═══ The data

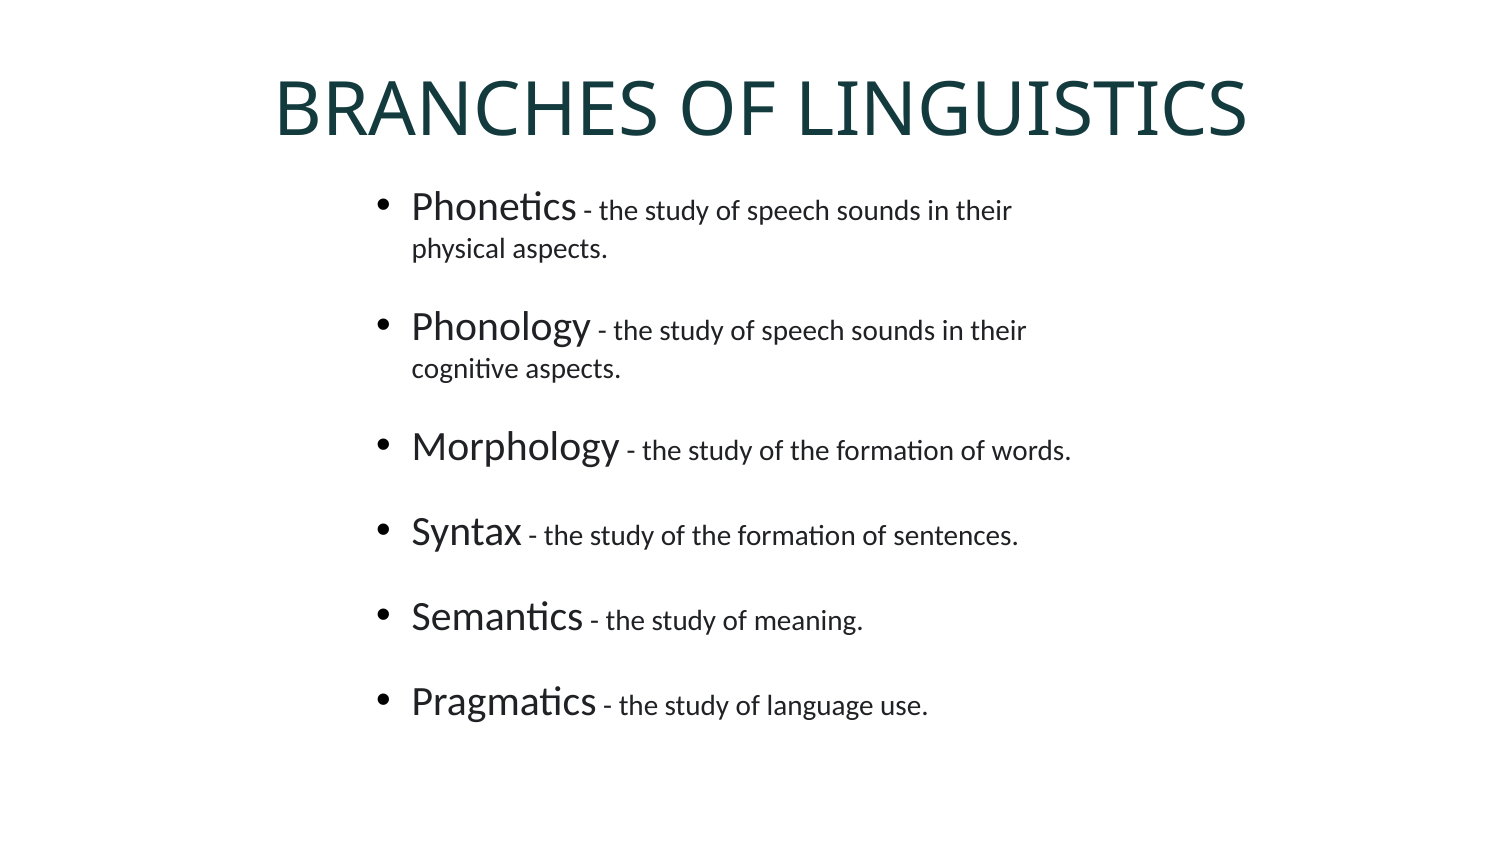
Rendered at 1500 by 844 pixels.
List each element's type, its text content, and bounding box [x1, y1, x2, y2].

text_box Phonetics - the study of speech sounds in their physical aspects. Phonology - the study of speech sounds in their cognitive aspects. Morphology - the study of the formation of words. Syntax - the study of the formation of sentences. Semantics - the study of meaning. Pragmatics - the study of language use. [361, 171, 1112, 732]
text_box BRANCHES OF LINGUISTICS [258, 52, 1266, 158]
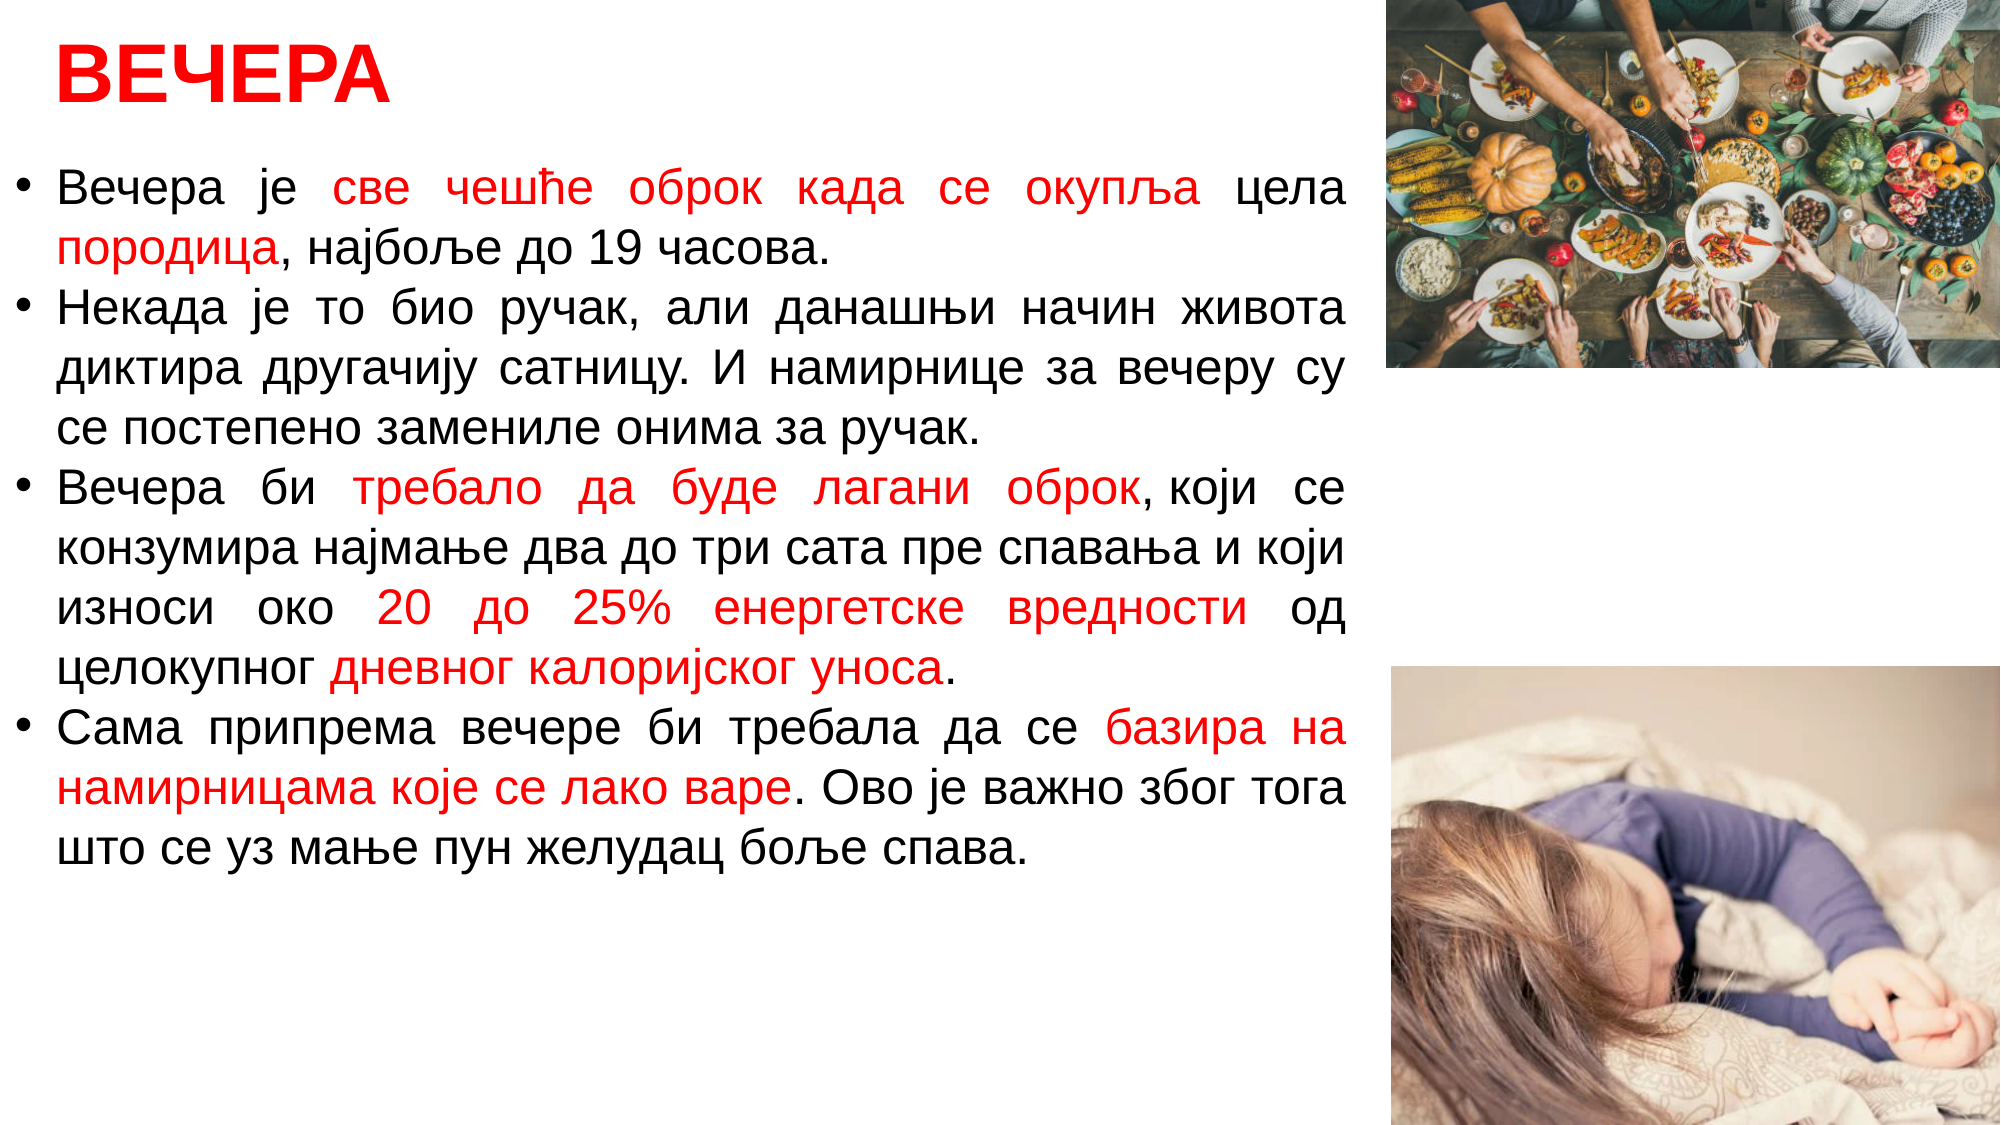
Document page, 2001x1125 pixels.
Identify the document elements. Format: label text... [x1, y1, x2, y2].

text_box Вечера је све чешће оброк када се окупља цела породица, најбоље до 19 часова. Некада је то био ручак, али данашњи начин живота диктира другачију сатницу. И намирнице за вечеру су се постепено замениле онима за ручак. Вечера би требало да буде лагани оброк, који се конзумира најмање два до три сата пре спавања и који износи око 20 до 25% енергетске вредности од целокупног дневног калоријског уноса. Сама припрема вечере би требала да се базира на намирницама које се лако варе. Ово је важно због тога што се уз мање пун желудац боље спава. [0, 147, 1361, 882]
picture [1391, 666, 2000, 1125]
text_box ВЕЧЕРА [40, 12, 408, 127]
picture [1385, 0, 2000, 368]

══════
═══ The data

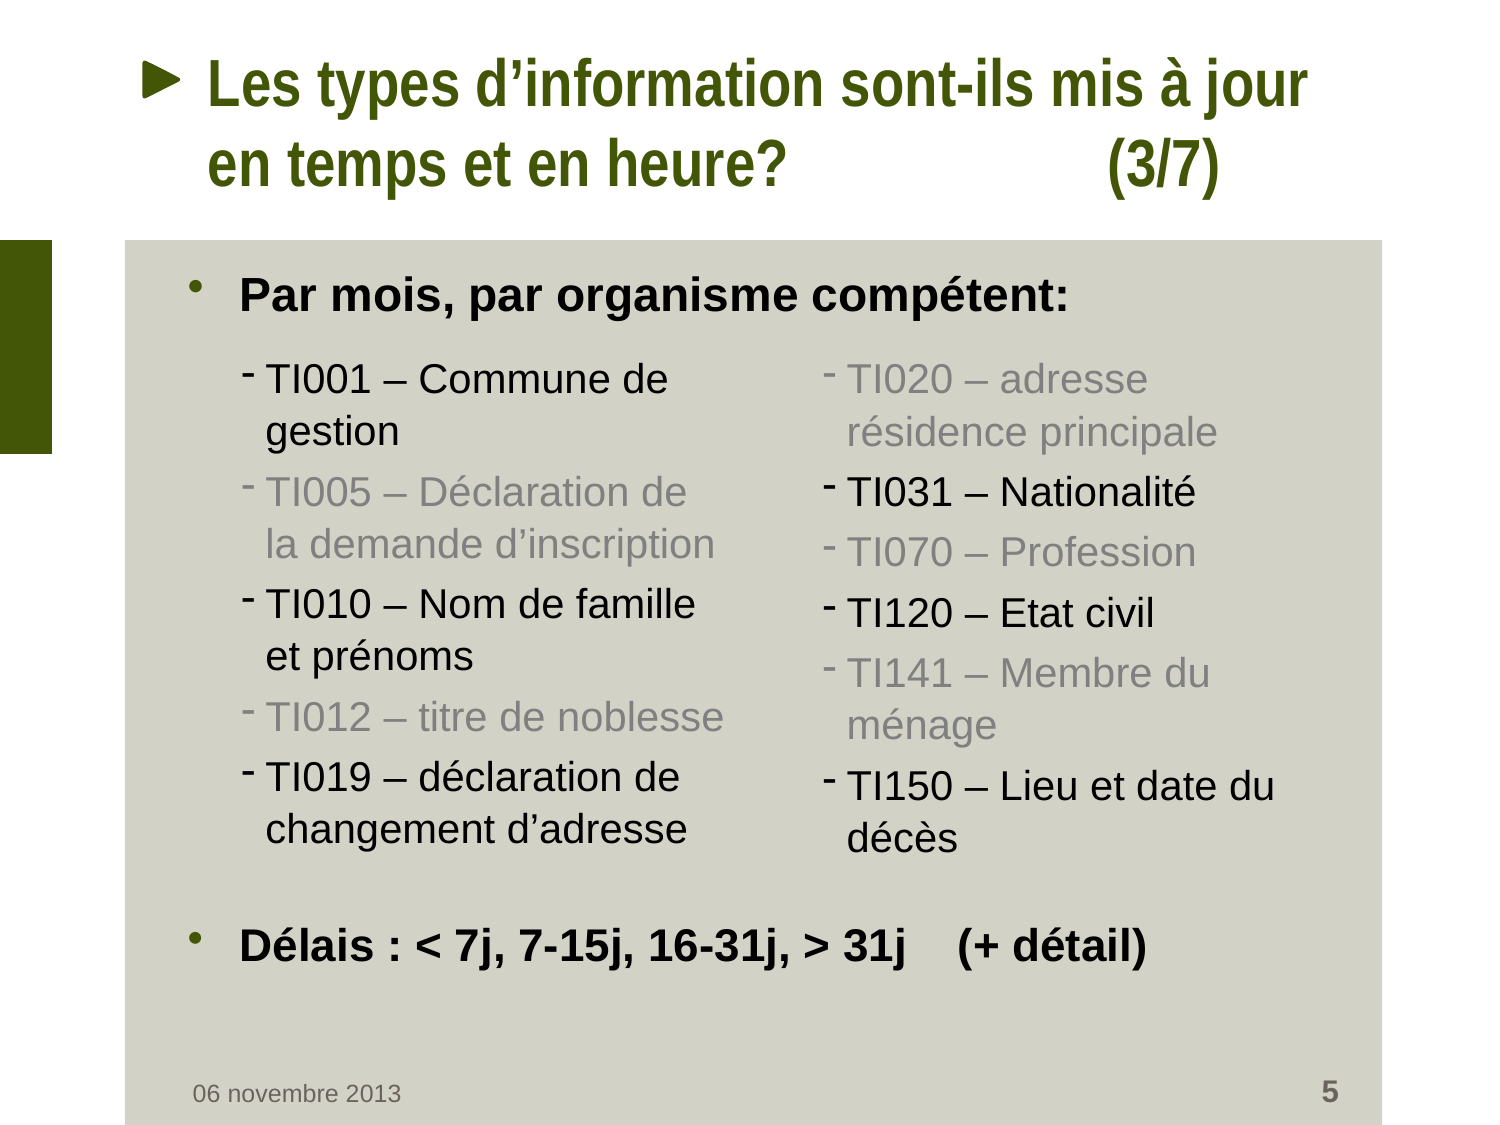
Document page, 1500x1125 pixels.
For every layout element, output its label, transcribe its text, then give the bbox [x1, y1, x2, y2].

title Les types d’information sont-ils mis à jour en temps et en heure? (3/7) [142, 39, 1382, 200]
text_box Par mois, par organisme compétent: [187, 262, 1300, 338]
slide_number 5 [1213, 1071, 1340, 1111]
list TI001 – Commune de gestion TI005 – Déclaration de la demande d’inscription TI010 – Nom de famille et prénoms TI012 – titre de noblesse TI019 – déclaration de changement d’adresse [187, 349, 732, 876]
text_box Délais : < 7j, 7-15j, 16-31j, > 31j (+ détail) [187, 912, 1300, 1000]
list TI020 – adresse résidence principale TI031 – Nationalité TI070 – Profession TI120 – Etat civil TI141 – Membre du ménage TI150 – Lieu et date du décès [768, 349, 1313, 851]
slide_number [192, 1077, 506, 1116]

══════

Lines with the word "pixels" in them should be copied from the preceding records.

Rendered at 1500 by 844 pixels.
Document page, 2001x1125 pixels.
Document page, 1500x1125 pixels.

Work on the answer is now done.